### TEXTAUSZUG:
• • • • • • •

Salzsäure, Schwefelsäure oder Salpetersäure – all diese Säuren haben eines gemeinsam: Man sollte nicht in Berührung mit ihnen kommen. Sonst könnte es äußerst ätzend werden! Eine Säure begleitet den Menschen allerdings tagtäglich und erzeugt keinerlei Berührungsängste – die Milchsäure. Hört sich recht harmlos an. Aber von dem Namen sollte man sich nicht täuschen lassen.

Fangen wir mit Lebensmitteln an: Milchsäurebakterien machen die Milch sauer. Hört sich komisch an, ist es aber nicht. Denn der Milchzucker wird so in Milchsäure umgewandelt. Die lassen die Milch schließlich gerinnen. Daraus wird Käse, Joghurt oder Buttermilch hergestellt. Außerdem ist milchsaure Vergärung (Fermentation) durch Milchsäurebakterien ein recht altes Konservierungsverfahren für Lebensmittel. Es beruht auf dem Abbau von Milchzucker (Lactose) in Milchsäure (Lactat).

• • • • • • •

### ZU PRÜFENDE DATEN:

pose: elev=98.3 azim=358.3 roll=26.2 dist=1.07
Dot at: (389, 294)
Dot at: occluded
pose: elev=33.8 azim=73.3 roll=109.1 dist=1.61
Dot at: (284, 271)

• • • • • • •

### AUFGABEN:
A: Was wandeln Milchsäurebakterien laut dem Text über Milchsäure in Milchsäure um?
B: Schreib den Text über Milchsäure nach seinem letzten Satz weiter.

### ERWARTETE ANTWORTEN:
A: Den Milchzucker (Lactose).

B:
Milchsäure ist auch für den Körper sehr gut: Sie verbessert die Aufnahme von Mineralstoffen aus dem Darm. Die bekanntesten probiotischen Milchsäurekulturen, die sich durch Fermentation bilden, sind Lactobacillen und Bifidobakterien. Sie vermehren sich sehr schnell, indem sie Kohlenhydrate aus Pflanzen oder einer Nährlösung abbauen und dabei rechtsdrehende Milchsäure bilden (L (+) Milchsäure).

Bei Vita Biosa werden die Auszüge aus 19 verschiedenen biologischen Kräutern mit sieben Milchsäurebakterienstämmen und Probiotika fermentiert. Diese vermehren sich und wandeln den gesamten Zucker in Milch- und Essigsäure um.

Übrigens: Die erste Entdeckung und Isolierung der Milchsäure geht auf Carl Wilhelm Scheele, ein Chemiker aus Schweden, zurück. Das war im Jahr 1780. Aus saurer Milch isolierte Scheele die Milchsäure – in Form eines braunen Sirups.